Confisca obbligatoria: la Cassazione sui limiti nel patteggiamento
La gestione della confisca obbligatoria nei reati tributari rappresenta un punto critico nei procedimenti di patteggiamento. Una recente sentenza della Corte di Cassazione ha chiarito che il giudice non può limitare arbitrariamente l’entità della misura ablativa se il profitto accertato è superiore a quanto già sequestrato.
Il caso di sottrazione fraudolenta
La vicenda trae origine da un procedimento a carico di un contribuente accusato di sottrazione fraudolenta al pagamento di imposte, ai sensi dell’art. 11 del d.lgs. 74/2000. L’imputato avrebbe posto in essere operazioni finanziarie, tra cui bonifici con causali fittizie e prelievi di contanti, per sottrarre alla riscossione coattiva una somma pari a circa 116.000 euro. In sede di udienza preliminare, le parti avevano concordato l’applicazione della pena (patteggiamento), e il giudice aveva disposto la confisca delle sole somme già in sequestro, pari a circa 61.700 euro.
La decisione della Suprema Corte sulla confisca obbligatoria
Il Procuratore Generale ha impugnato la decisione, lamentando la violazione dell’art. 12-bis del d.lgs. 74/2000. Secondo l’accusa, il giudice avrebbe dovuto ordinare la confisca obbligatoria per l’intero profitto del reato (116.000 euro) e non limitarsi a quanto già materialmente appreso durante le indagini.
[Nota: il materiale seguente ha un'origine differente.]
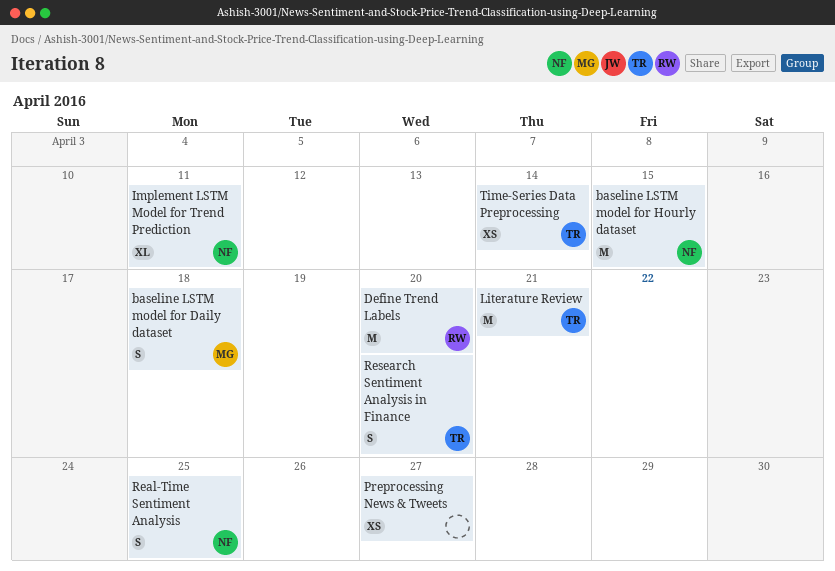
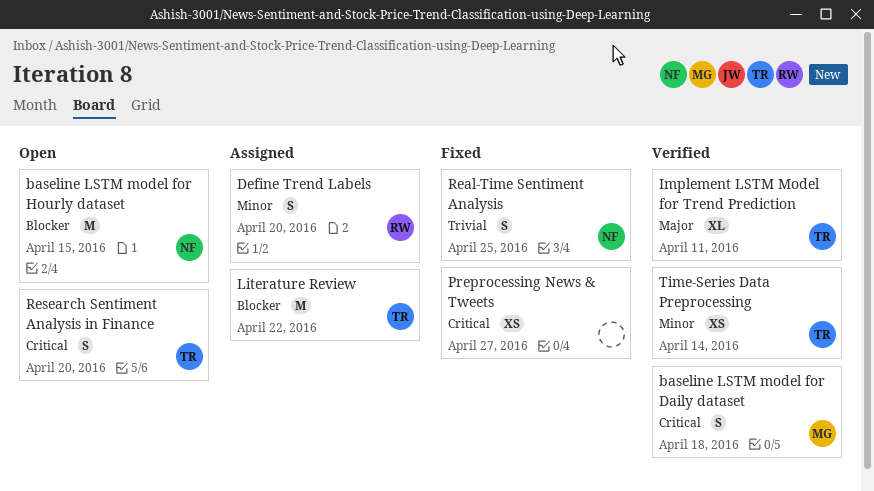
Define Trend Labels, estimate: M -> S
Implement LSTM Model for Trend Prediction, owner: NF -> TR
Literature Review, due: Apr 21 -> Apr 22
La Cassazione ha accolto il ricorso, confermando che l’omessa applicazione della misura sull’intero valore del profitto determina un’illegalità della sentenza.
Il ruolo del giudice nel patteggiamento
Nel rito speciale del patteggiamento, il potere del giudice di intervenire sull’accordo delle parti è limitato, ma egli ha il dovere di applicare correttamente le pene accessorie e le misure di sicurezza obbligatorie. La confisca obbligatoria prevista per i reati tributari non può essere oggetto di libera disponibilità delle parti né può essere ridotta dal giudice se sussistono i presupposti di legge.
Le motivazioni
Le motivazioni della sentenza si fondano sulla natura imperativa dell’art. 12-bis d.lgs. 74/2000. La norma impone la confisca del profitto o del prezzo del reato e, qualora questa non sia possibile in forma diretta, deve essere disposta per equivalente su altri beni nella disponibilità del reo. Il giudice di merito è incorso in errore limitando la misura a quanto già sequestrato, omettendo di individuare l’intero profitto e di disporre il recupero della parte residua. Tale omissione crea una disparità ingiustificata tra il vantaggio economico ottenuto dal reato e la sanzione patrimoniale inflitta.
Le conclusioni
Le conclusioni della Corte portano all’annullamento della sentenza limitatamente alla statuizione sulla confisca. Il caso torna al Tribunale territoriale affinché venga rideterminato l’importo da sottoporre a misura ablativa, garantendo che l’intero profitto del reato tributario venga recuperato a favore dell’Erario. Questa decisione rafforza il principio per cui il patteggiamento non può diventare uno strumento per eludere l’obbligo di restituzione integrale delle somme sottratte alla collettività attraverso l’evasione o la frode fiscale.
La confisca può essere limitata a quanto già sequestrato?
No, se la legge prevede la confisca obbligatoria del profitto, il giudice deve disporla per l’intero valore accertato, anche se superiore ai beni già in sequestro.
Cosa succede se il profitto del reato non è reperibile?
Il giudice deve ordinare la confisca per equivalente, colpendo altri beni o somme di denaro nella disponibilità dell’imputato per un valore corrispondente al profitto.
Il patteggiamento esclude la confisca dei beni?
No, il patteggiamento non impedisce l’applicazione della confisca obbligatoria prevista dalla legge per i reati tributari.